O último dos tisiologistas... Centenário

O 25 de dezembro, Natal do Senhor, também o é de um grande médico. De Jaguaribe, há cem anos nascia Gilmário Mourão Teixeira. Fez-se médico pela Faculdade de Medicina de Pernambuco. Durante muitos anos, fui médico de sua irmã mais velha, Enedina Teixeira, casada com o senhor J. Barreira, pai do ex-reitor da Universidade Federal do Ceará (UFC), Renê Barreira. Enedina era uma mulher alta, esbelta, de fala firme. Por ela conheci monsenhor Mourão.

A Igreja de Fortaleza tinha três pilastras de sustentação. Os monsenhores Camurça, Landim e Mourão. Este foi o responsável pela construção do Hospital Cura D'Ars. Dr. Gilmário, eu o conhecia através das pesquisas bibliográficas sobre tuberculose.

Quando a nossa reunião do Iate se desfez, professor Agamenom aglutinou ao seu redor um grupo de provectos senhores, já aposentados, literatos, intelectuais, sedentos por cultura. Passamos a nos reunir na Livraria Cultura. Uma reunião espartana. Simples. Uma comunhão de saber. Foi quando me aproximei do Dr. Gilmário.

Mesmo com a idade se antecipando à sua mobilidade, exibia uma elegância de maneira sóbria. Falava meditando. Escutava muito. E nos cobria de sabedoria e de experiência de vida. Era sucinto e pontual nos seus comentários. Não era chegado às famosas digressões, que adoramos.

Saía impreterivelmente às 7 horas. Frugal nas palavras e nos gestos. Sério, sem ser sisudo. Escondia-se quando navegávamos nos seus feitos. Simples, gostava mais de falar sobre os outros, do que de seu luminoso caminhar.
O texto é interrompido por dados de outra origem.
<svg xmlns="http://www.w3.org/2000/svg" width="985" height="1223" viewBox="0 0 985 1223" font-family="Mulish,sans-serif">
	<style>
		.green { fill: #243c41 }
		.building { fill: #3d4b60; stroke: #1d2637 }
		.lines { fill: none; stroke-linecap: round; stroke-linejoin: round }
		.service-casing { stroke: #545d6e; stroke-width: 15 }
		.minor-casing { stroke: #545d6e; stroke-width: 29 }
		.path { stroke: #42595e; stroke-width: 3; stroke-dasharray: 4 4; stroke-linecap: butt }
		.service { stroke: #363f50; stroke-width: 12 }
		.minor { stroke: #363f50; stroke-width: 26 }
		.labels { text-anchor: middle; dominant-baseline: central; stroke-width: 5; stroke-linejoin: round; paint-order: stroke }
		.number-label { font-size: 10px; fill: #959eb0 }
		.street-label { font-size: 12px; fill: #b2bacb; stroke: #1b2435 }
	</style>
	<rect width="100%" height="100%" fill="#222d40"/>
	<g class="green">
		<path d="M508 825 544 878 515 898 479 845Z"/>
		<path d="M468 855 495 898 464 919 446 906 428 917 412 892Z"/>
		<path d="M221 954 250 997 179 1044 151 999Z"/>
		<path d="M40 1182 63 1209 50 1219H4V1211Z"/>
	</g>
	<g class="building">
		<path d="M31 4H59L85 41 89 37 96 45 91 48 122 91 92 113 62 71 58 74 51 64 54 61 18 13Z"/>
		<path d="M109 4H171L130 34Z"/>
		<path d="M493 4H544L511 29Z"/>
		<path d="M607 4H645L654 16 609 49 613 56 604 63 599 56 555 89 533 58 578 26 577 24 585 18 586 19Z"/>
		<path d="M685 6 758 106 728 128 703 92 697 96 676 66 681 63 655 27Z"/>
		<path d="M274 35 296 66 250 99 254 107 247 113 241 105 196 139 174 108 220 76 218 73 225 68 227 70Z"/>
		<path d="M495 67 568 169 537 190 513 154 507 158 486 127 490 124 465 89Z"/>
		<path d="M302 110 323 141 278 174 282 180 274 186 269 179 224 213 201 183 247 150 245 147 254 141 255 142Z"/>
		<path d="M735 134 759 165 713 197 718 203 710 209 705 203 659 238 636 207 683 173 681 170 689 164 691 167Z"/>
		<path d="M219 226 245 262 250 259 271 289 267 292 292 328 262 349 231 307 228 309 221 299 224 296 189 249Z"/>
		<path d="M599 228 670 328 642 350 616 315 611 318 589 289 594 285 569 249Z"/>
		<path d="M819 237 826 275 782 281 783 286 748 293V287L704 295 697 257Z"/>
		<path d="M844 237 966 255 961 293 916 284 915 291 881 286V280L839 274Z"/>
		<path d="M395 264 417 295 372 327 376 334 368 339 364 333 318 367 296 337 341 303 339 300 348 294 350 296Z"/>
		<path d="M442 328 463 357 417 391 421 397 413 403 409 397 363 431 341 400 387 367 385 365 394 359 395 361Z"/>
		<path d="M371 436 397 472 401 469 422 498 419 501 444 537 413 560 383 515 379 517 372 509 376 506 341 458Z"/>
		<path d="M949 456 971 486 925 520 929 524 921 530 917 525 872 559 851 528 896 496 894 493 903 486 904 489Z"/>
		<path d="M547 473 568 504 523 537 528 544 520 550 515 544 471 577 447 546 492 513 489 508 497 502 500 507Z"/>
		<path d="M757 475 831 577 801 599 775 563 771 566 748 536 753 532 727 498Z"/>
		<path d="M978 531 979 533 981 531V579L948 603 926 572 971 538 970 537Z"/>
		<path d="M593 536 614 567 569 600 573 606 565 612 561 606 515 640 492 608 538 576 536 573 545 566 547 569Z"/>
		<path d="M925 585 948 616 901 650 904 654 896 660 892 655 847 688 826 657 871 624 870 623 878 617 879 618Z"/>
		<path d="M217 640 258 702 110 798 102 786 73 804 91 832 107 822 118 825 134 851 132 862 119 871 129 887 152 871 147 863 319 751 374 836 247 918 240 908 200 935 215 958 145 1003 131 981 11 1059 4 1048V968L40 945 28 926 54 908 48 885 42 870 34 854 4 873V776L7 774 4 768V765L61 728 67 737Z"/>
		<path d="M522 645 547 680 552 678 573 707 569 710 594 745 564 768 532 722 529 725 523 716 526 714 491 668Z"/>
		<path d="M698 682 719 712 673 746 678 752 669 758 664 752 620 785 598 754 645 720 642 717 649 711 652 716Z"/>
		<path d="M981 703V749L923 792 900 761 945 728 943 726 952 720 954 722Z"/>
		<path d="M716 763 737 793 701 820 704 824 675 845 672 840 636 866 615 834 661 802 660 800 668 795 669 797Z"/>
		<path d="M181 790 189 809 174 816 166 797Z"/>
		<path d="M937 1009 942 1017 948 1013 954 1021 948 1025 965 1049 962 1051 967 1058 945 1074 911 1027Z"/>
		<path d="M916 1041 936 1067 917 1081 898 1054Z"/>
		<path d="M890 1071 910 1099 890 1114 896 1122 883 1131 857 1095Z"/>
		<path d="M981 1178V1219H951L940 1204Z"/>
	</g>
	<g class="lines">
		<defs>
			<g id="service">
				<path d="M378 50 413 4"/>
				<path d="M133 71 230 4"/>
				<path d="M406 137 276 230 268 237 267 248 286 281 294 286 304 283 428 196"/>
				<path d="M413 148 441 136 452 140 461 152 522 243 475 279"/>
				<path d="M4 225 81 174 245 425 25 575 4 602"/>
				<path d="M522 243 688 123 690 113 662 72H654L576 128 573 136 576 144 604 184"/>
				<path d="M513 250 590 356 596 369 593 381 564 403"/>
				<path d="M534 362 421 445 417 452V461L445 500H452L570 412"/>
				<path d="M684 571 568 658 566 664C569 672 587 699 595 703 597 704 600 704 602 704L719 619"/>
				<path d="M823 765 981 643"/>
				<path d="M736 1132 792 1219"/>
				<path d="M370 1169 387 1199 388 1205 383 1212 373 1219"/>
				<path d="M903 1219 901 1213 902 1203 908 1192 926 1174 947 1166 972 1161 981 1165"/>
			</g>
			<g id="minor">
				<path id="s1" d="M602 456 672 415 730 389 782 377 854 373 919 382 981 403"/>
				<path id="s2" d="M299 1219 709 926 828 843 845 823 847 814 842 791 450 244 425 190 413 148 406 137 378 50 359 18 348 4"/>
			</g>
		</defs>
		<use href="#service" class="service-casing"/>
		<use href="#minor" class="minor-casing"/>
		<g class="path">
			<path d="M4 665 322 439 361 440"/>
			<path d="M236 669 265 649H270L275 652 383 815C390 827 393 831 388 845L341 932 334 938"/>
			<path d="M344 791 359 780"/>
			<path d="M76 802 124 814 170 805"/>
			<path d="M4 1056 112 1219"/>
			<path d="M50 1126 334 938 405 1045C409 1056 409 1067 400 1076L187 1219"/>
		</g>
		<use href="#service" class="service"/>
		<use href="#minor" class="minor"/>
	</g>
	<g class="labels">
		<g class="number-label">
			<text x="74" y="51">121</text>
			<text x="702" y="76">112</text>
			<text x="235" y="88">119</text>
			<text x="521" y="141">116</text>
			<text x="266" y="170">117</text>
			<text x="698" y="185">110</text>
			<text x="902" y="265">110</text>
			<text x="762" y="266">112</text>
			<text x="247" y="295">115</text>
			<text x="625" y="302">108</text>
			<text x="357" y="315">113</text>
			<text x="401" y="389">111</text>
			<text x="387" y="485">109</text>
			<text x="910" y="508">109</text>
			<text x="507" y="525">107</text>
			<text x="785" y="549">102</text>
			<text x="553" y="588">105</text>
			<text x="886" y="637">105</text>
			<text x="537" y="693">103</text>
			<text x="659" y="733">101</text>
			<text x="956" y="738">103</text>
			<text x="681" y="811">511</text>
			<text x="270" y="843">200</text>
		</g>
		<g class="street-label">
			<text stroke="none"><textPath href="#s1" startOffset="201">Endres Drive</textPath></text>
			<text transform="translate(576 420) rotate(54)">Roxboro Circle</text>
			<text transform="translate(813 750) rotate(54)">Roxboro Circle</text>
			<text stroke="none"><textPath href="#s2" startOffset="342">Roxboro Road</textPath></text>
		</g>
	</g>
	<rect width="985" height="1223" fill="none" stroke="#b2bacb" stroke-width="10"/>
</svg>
Gilmário foi um dos fundadores da Faculdade de Medicina da UFC. Dedicou-se, arraigadamente, ao estudo da tuberculose. Uma doença impiedosa. Imbatível e invencível, a tísica ia minando quem ousasse a se antepor a sua frente. Sem contemplação. Ceifava milhões de pessoas. Uma pandemia. Não poupava ninguém. Visitava ricos e pobres. Cortejava palácios e casebres. Arrancava a vida de poetas, boêmios e cândidas santas.

A sua tosse fúnebre. Era quase um dobrar de sinos anunciando a morte. O lenço ensopado de sangue. A vômica apodrecida. A hemoptise indevida. E aquele hálito de morte a pairar sobre o pobre tísico. Alvéolos rompidos. Brônquios arranhados e a morte se avizinhando a cada aurora, sem sol e sem esperança.

Gilmário foi da Organização Pan-americana da Saúde/Organização Mundial da Saúde (OPS/OMS), na América Latina, este lutador competente contra um mal tão dantesco e mortal.

Hoje, o nosso querido Gilmário torna-se centenário. O Grupo Edson Queiroz o contemplou com a cobiçada Sereia de Ouro. Melancólico pela perda da esposa, e arqueado pelo peso de tantos anos de luta, desejaria celebrar esta data de maneira diferente. Mas nós que o admiramos tanto o abraçamos com imenso carinho e sagrado respeito. Parabéns.